> Written task 1:
From the page on the UPDATE request implementation below, list every criterion that the new algorithm is required to satisfy.
> Written task 2:
Reproduce the passage of the UPDATE request implementation page between "The current UPDATE" and "have non-obvious behavior.", inclusive.

> Text to read:
* START *
-
Notifications
You must be signed in to change notification settings - Fork 387
UPDATE request implementation (ropes)
The current UPDATE request implementation has a few logical defects. The old algorithm recalculates tuple indexes at the last moment, and thus it can’t operate with inserted fields in the same request which inserts them, and when a request containing several operations, e.g. inserts, is split in two or more requests, the end result may be different from the case when all these operations are put together. Some operation sequences, such as push_back(field)
(it equals to insert(field, -1)
) pop_back(field)
(it equals to delete(-1)
) have non-obvious behavior.
That is why we should develop a new algorithm which doesn’t have the described defect. The algorithm should satisfy the following criteria:
- Any sequence of operations, executed either in a single request or as two or more smaller requests (with the same ordering) should have the same effect;
- The algorithm should have computational complexity O(n*log(n)) or lower, where n is the number of operations in the request packet (we assume that n << m, where m is the number of fields in the tuple);
- The algorithm should be optimized to minimize memory allocation.
* END *
> Entries provided:
* START *
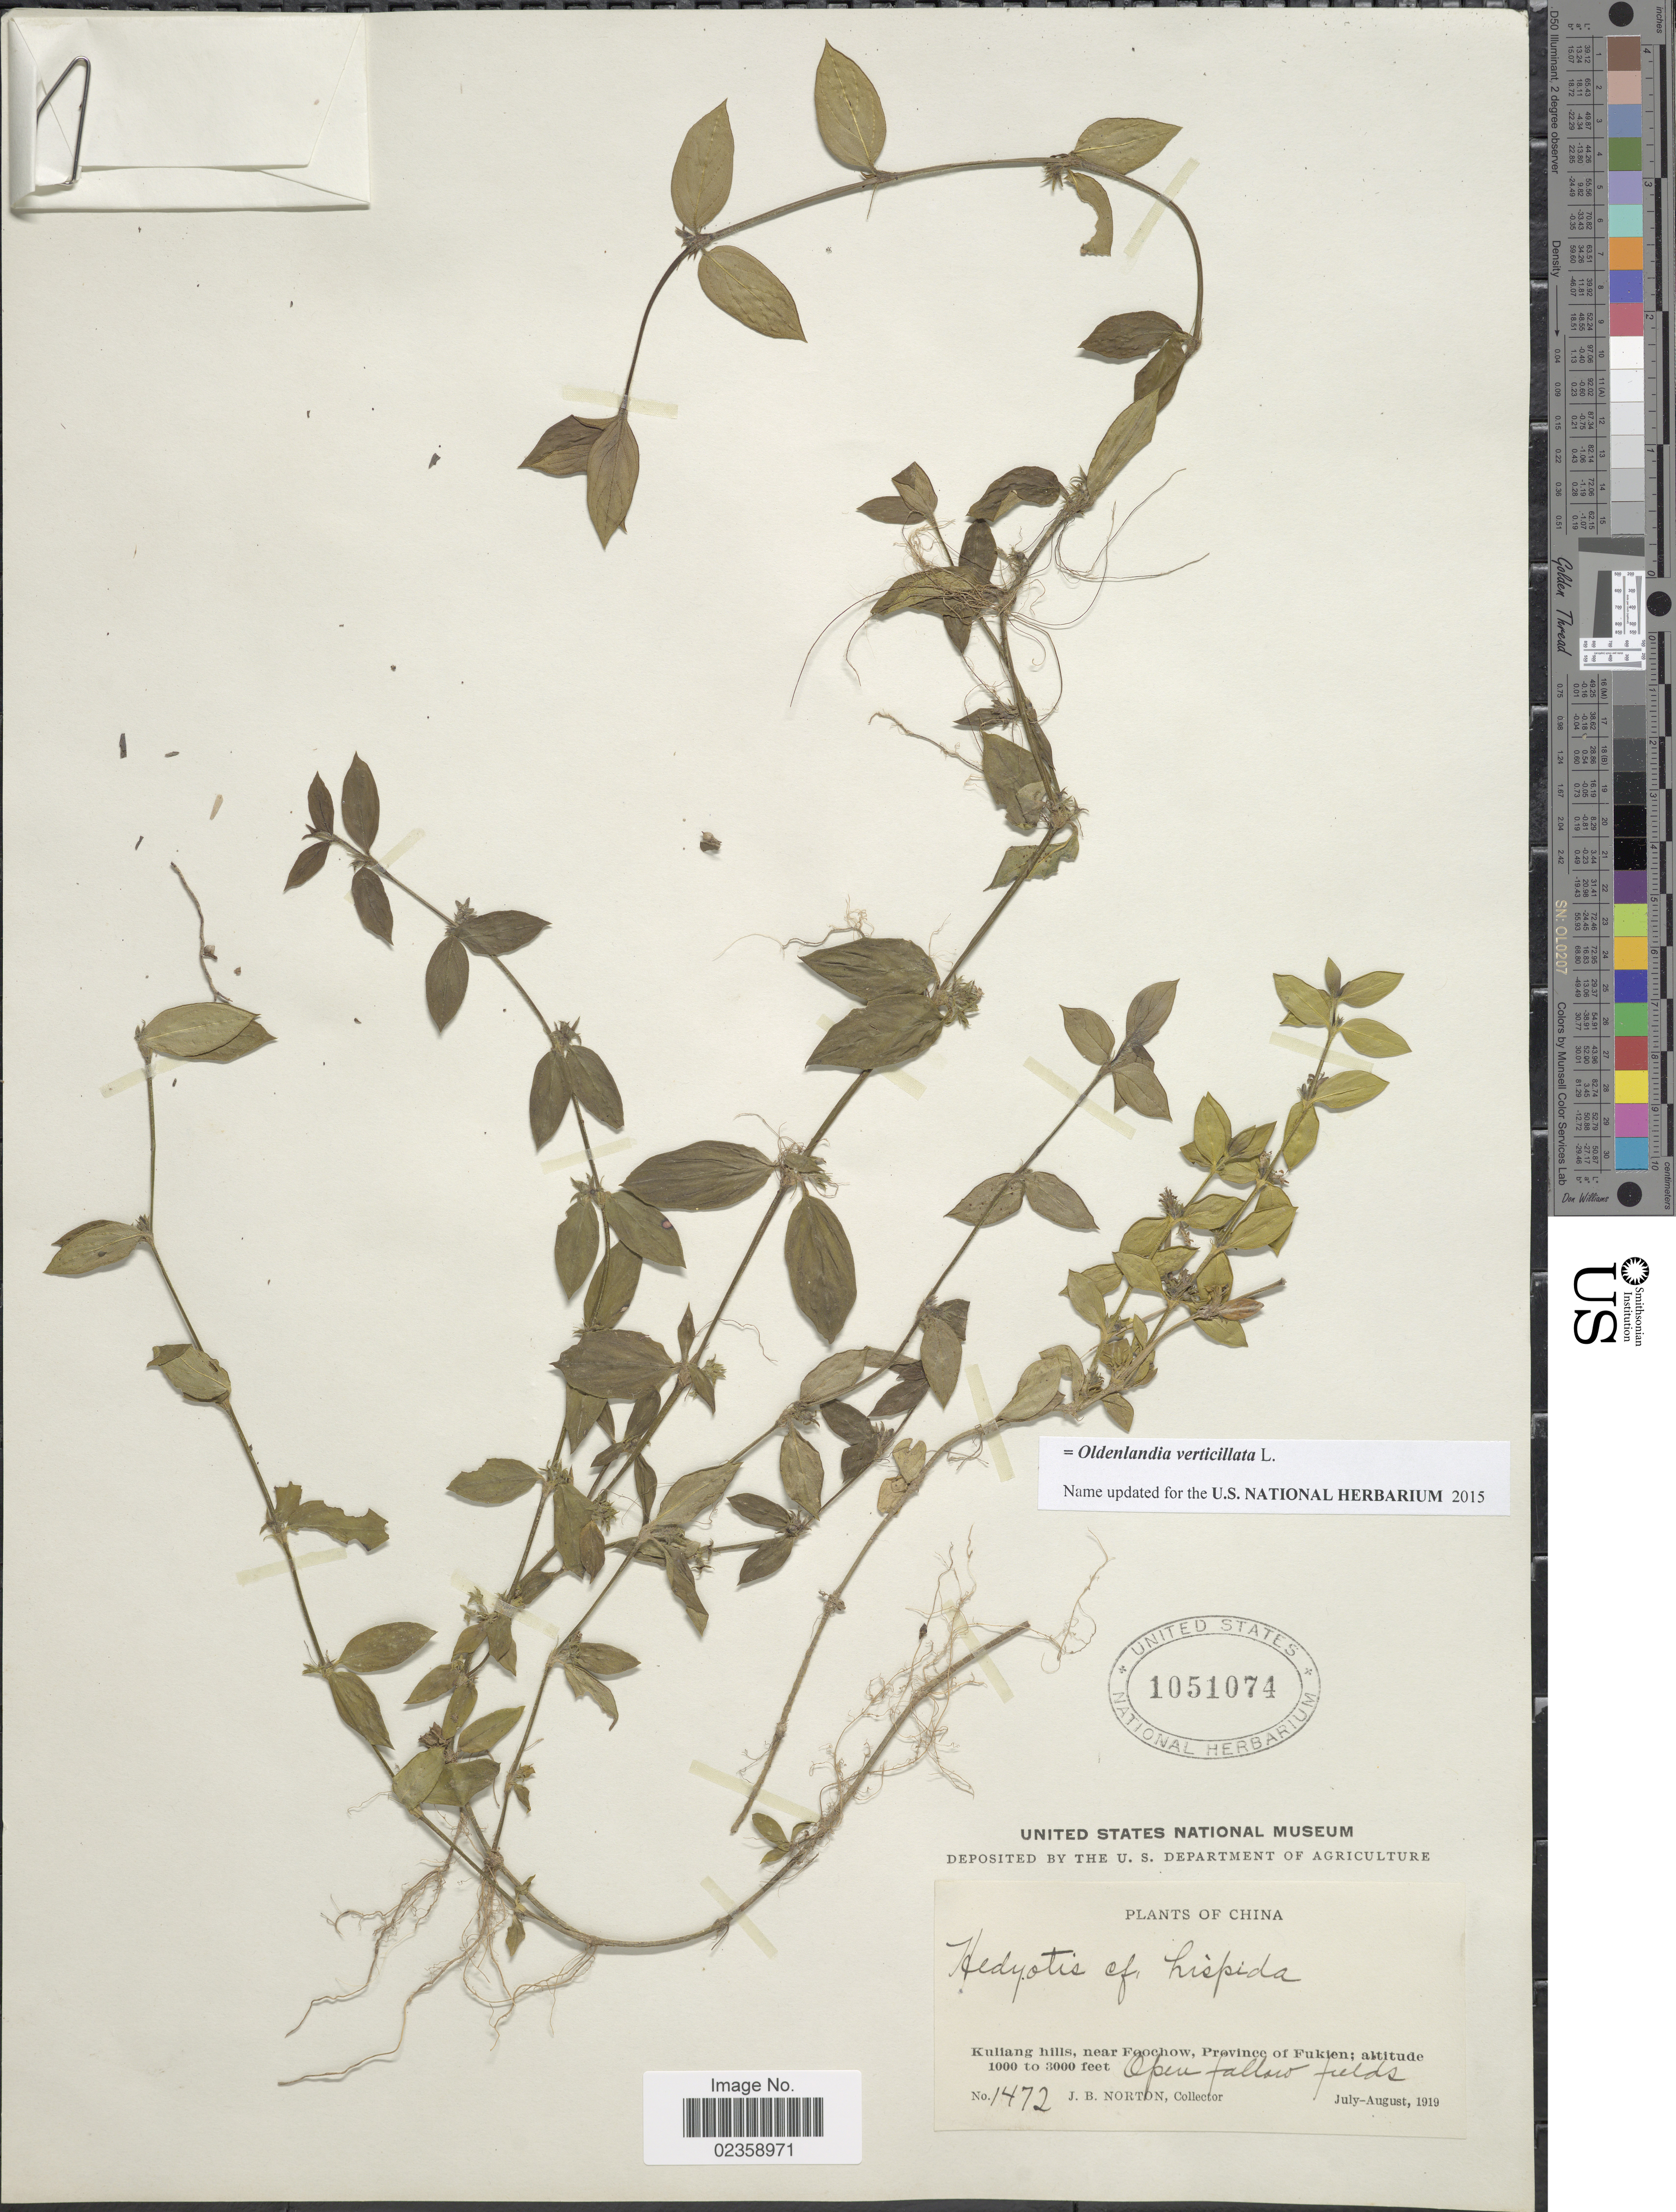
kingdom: Plantae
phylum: Tracheophyta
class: Magnoliopsida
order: Gentianales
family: Rubiaceae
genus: Oldenlandia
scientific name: Oldenlandia verticillata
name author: L.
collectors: J. B. Norton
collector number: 1472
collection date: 1919-07/1919-08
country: China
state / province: Fujian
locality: Kuliang hills, near Foochow, Province of Fukien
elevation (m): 305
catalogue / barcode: US 1051074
* END *
> Exercise solution 1:
- Any sequence of operations, executed either in a single request or as two or more smaller requests with the same ordering, should have the same effect.
- The algorithm should have computational complexity O(n*log(n)) or lower, where n is the number of operations in the request packet.
- The algorithm should be optimized to minimize memory allocation.

> Exercise solution 2:
The current UPDATE request implementation has a few logical defects. The old algorithm recalculates tuple indexes at the last moment, and thus it can’t operate with inserted fields in the same request which inserts them, and when a request containing several operations, e.g. inserts, is split in two or more requests, the end result may be different from the case when all these operations are put together. Some operation sequences, such as push_back(field)
(it equals to insert(field, -1)
) pop_back(field)
(it equals to delete(-1)
) have non-obvious behavior.